The property was annexed from Flagler County into the city of Palm Coast in 2015, retaining is Flagler County zoning designations of industrial and Planned Unit Development.

The city planning board's decisions on Oct. 20 granted the property a city zoning designation of single-family residential.

The change reflects market demand for more residential development, said Jordan Myers, Palm Coast's environmental planning technician.

The Grand Reserve East property south of the Boston Whaler plant. Image courtesy of the city of Palm Coast
The Grand Reserve East property south of the Boston Whaler plant. Image courtesy of the city of Palm Coast

The other property is called Grand Reserve East, and is south of the Boston Whaler facility. It's about 141.5 acres and was also annexed from Flagler County to the city of Palm Coast, but more recently — in August of this year.

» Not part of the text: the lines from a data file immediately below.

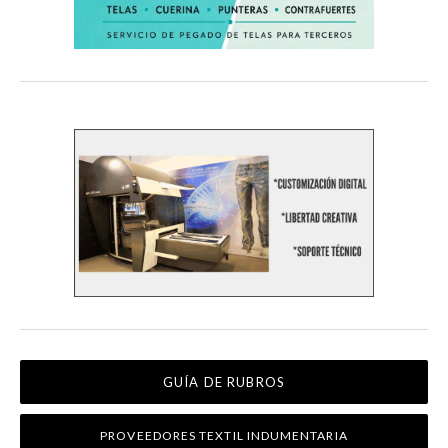
GUÍA DE RUBROS
PROVEEDORES TEXTIL INDUMENTARIA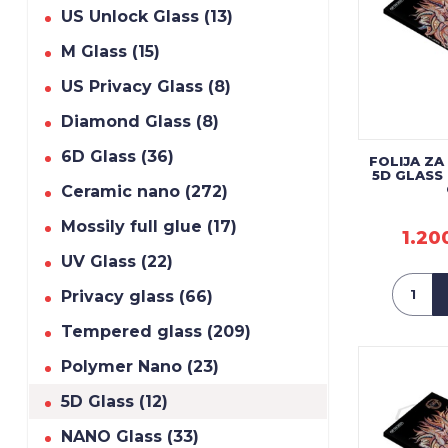
US Unlock Glass (13)
M Glass (15)
US Privacy Glass (8)
Diamond Glass (8)
6D Glass (36)
FOLIJA ZA
5D GLASS
Ceramic nano (272)
Mossily full glue (17)
1.20
UV Glass (22)
Privacy glass (66)
Tempered glass (209)
Polymer Nano (23)
5D Glass (12)
NANO Glass (33)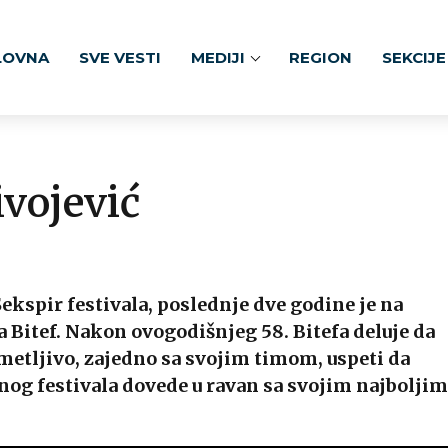
LOVNA
SVE VESTI
MEDIJI
REGION
SEKCIJE
ivojević
Šekspir festivala, poslednje dve godine je na
 Bitef. Nakon ovogodišnjeg 58. Bitefa deluje da
ametljivo, zajedno sa svojim timom, uspeti da
nog festivala dovede u ravan sa svojim najboljim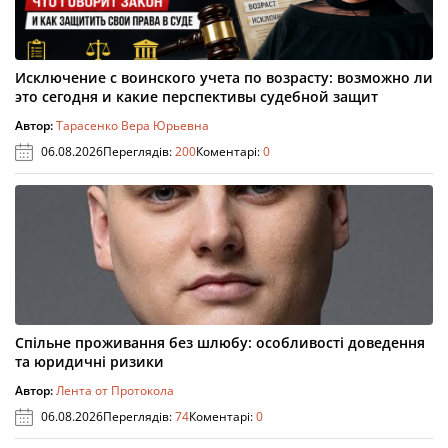
Исключение с воинского учета по возрасту: возможно ли
это сегодня и какие перспективы судебной защит
Автор:
Тарасенко Вера Юрьевна
06.08.2026
Переглядів:
200
Коментарі:
0
Спільне проживання без шлюбу: особливості доведення
та юридичні ризики
Автор:
Лента от Протокола
06.08.2026
Переглядів:
74
Коментарі:
0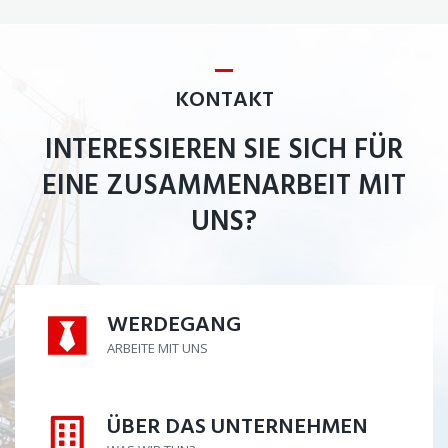
KONTAKT
INTERESSIEREN SIE SICH FÜR
EINE ZUSAMMENARBEIT MIT
UNS?
WERDEGANG
WERDEGANG
ARBEITE MIT UNS
ÜBER DAS UNTERNEHMEN
ÜBER DAS UNTERNEHMEN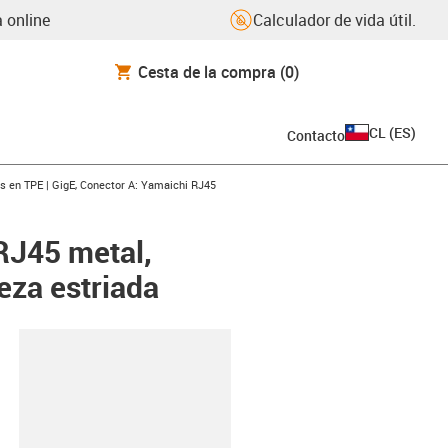
 online
Calculador de vida útil.
Cesta de la compra
(0)
CL
(
ES
)
Contacto
w-right
s en TPE | GigE, Conector A: Yamaichi RJ45
RJ45 metal,
eza estriada
y-clipboard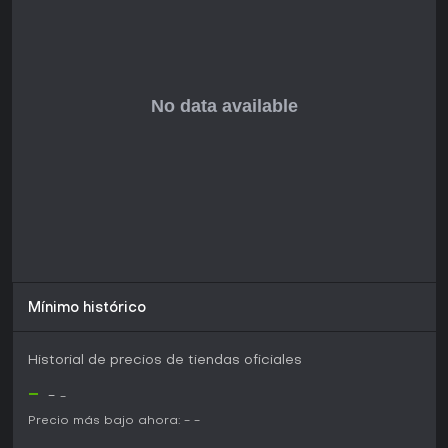
Mínimo histórico
Historial de precios de tiendas oficiales
-
-
-
Precio más bajo ahora:
-
-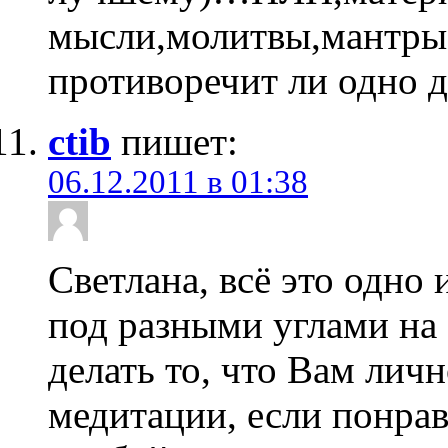
мысли,молитвы,мантры,
противоречит ли одно 
ctib
пишет:
06.12.2011 в 01:38
Светлана, всё это одно 
под разными углами на 
делать то, что Вам лич
медитации, если понрав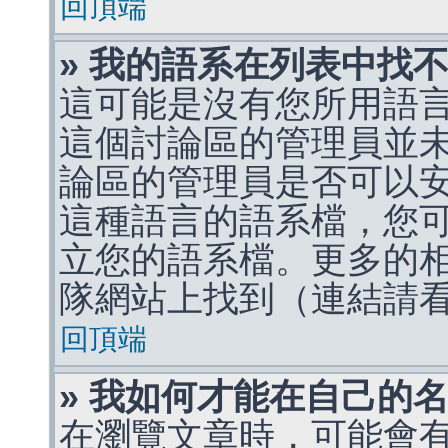
回頂端
» 我的語系在列表中找
這可能是沒有您所用語
這個討論區的管理員並
論區的管理員是否可以
這種語言的語系檔，您
立您的語系檔。更多的相關
隊網站上找到（連結請
回頂端
» 我如何才能在自己的
在瀏覽文章時，可能會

The city planning board voted 5-0 to approve the developer's application to set the property's zoning designation as single-family residential and preservation, and its Future Land Use Map designation as residential and conservation.

The planning board also approved a developer-proposed policy to limit development on the Grand Reserve East parcel to 217 units — a decrease from the previous maximum of 300 units that had been approved when the property was in the county's jurisdiction.